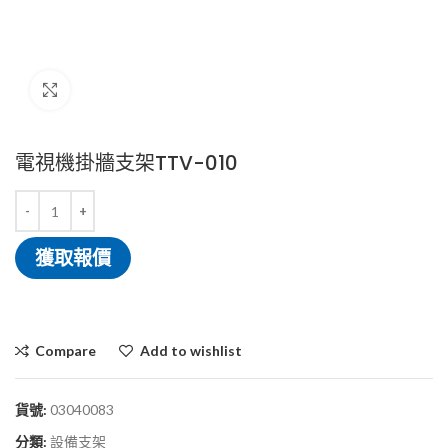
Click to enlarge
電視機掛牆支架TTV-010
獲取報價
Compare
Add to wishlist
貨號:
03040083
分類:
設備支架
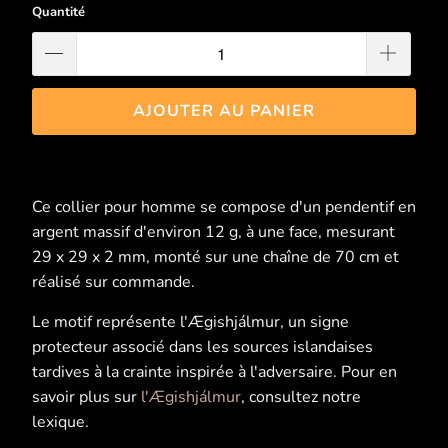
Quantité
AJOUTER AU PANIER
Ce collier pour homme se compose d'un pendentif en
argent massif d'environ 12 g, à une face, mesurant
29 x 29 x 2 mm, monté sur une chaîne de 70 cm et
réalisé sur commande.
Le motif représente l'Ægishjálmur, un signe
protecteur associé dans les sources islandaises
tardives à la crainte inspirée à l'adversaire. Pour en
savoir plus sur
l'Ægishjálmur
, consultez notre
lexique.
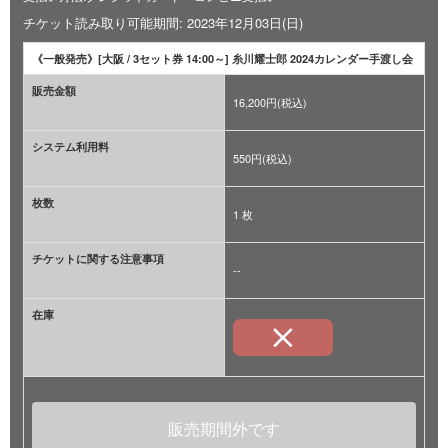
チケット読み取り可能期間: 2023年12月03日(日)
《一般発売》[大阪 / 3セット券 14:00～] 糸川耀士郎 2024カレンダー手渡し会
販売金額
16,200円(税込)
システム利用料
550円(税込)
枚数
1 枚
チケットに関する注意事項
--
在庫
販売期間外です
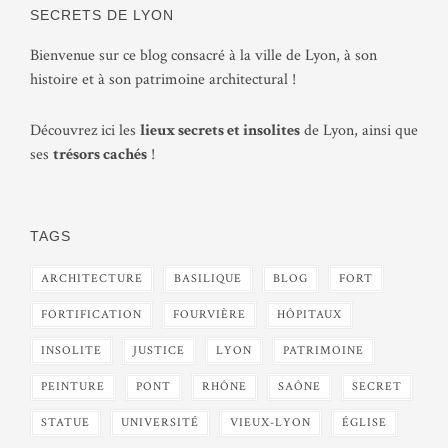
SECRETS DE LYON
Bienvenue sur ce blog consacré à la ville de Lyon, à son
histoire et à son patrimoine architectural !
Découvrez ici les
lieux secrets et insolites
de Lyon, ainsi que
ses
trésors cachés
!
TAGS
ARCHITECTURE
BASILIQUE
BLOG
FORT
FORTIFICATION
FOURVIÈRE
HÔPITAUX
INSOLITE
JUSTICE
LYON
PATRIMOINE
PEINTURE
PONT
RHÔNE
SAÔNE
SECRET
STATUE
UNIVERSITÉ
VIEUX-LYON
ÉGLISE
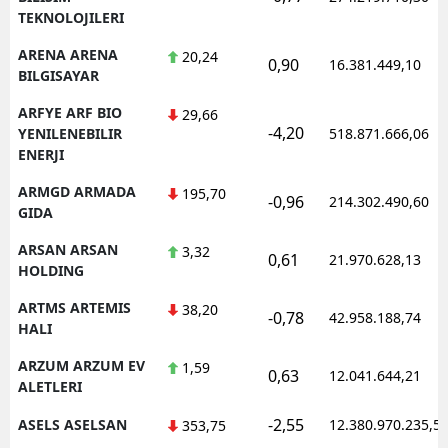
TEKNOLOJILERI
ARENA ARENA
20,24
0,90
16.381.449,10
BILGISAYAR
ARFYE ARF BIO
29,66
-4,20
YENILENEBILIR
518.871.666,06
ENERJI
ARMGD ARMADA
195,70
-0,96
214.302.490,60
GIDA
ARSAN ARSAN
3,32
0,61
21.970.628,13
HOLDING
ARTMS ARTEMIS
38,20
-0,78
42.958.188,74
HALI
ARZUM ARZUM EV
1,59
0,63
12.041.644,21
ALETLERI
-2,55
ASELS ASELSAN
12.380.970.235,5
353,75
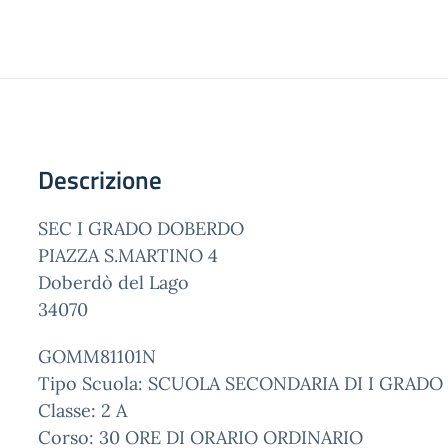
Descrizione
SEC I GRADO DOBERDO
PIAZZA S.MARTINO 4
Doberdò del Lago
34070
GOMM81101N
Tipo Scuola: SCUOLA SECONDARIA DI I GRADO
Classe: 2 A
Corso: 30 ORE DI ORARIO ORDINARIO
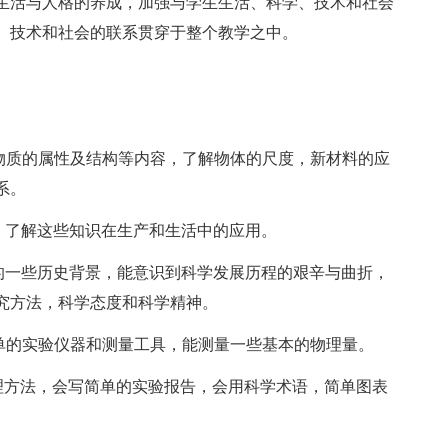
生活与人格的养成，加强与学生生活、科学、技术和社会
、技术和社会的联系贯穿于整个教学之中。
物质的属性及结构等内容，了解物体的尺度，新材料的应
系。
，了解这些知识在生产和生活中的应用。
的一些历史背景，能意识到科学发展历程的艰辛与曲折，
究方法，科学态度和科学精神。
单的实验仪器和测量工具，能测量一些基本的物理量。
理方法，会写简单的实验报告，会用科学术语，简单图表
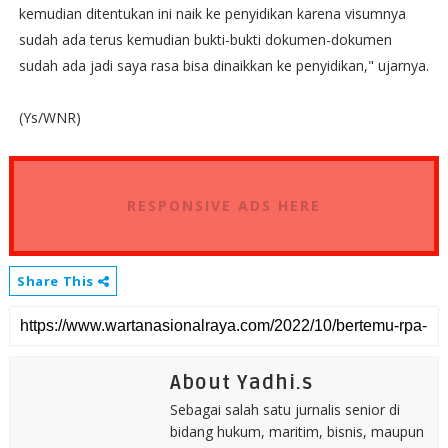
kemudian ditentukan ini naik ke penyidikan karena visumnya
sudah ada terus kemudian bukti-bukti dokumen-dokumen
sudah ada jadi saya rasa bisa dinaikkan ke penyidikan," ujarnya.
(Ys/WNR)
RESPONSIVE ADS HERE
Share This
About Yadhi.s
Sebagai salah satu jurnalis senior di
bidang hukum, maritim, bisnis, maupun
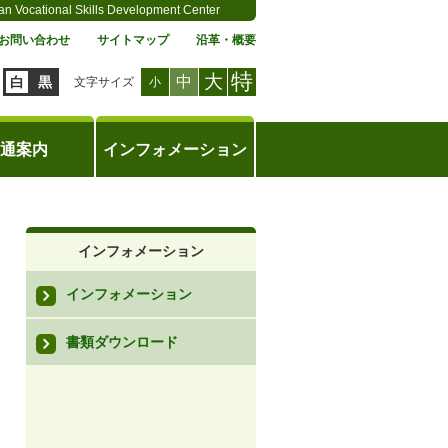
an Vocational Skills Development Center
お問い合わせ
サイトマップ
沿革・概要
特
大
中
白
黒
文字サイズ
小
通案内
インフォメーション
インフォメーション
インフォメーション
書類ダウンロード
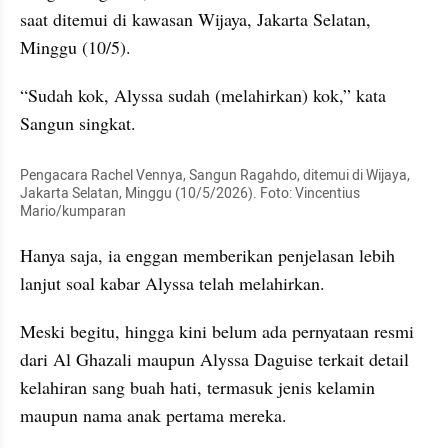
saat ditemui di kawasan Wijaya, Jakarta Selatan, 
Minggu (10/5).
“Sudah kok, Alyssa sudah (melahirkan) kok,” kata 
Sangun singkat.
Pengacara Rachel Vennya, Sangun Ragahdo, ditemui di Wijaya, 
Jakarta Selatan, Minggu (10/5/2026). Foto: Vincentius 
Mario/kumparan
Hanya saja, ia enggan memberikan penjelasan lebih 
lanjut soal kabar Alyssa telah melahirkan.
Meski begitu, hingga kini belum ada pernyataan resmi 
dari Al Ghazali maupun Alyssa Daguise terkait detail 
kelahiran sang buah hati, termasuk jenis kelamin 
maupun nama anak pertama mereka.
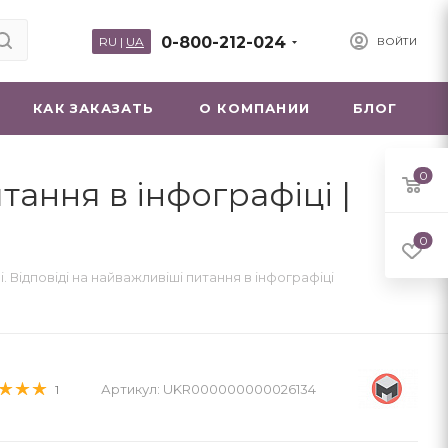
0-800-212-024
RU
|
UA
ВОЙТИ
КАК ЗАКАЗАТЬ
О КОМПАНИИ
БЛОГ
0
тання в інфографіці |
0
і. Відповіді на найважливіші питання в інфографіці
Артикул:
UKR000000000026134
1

▶ [Exercise prompt]:
Copy the part of the records that opens with the line containing "Descrizione" and closes with the line containing "maupun nama anak pertama mereka.". Leave out the lines that mark pictures.

▶ [Solution to this task]:
Descrizione
SEC I GRADO DOBERDO
PIAZZA S.MARTINO 4
Doberdò del Lago
34070
GOMM81101N
Tipo Scuola: SCUOLA SECONDARIA DI I GRADO
Classe: 2 A
Corso: 30 ORE DI ORARIO ORDINARIO
生活与人格的养成，加强与学生生活、科学、技术和社会
、技术和社会的联系贯穿于整个教学之中。
物质的属性及结构等内容，了解物体的尺度，新材料的应
系。
，了解这些知识在生产和生活中的应用。
的一些历史背景，能意识到科学发展历程的艰辛与曲折，
究方法，科学态度和科学精神。
单的实验仪器和测量工具，能测量一些基本的物理量。
理方法，会写简单的实验报告，会用科学术语，简单图表
kemudian ditentukan ini naik ke penyidikan karena visumnya
sudah ada terus kemudian bukti-bukti dokumen-dokumen
sudah ada jadi saya rasa bisa dinaikkan ke penyidikan," ujarnya.
(Ys/WNR)
RESPONSIVE ADS HERE
Share This
About Yadhi.s
Sebagai salah satu jurnalis senior di
bidang hukum, maritim, bisnis, maupun
an Vocational Skills Development Center
お問い合わせ
サイトマップ
沿革・概要
特
大
中
白
黒
文字サイズ
小
通案内
インフォメーション
インフォメーション
インフォメーション
書類ダウンロード
saat ditemui di kawasan Wijaya, Jakarta Selatan, 
Minggu (10/5).
“Sudah kok, Alyssa sudah (melahirkan) kok,” kata 
Sangun singkat.
Pengacara Rachel Vennya, Sangun Ragahdo, ditemui di Wijaya, 
Jakarta Selatan, Minggu (10/5/2026). Foto: Vincentius 
Mario/kumparan
Hanya saja, ia enggan memberikan penjelasan lebih 
lanjut soal kabar Alyssa telah melahirkan.
Meski begitu, hingga kini belum ada pernyataan resmi 
dari Al Ghazali maupun Alyssa Daguise terkait detail 
kelahiran sang buah hati, termasuk jenis kelamin 
maupun nama anak pertama mereka.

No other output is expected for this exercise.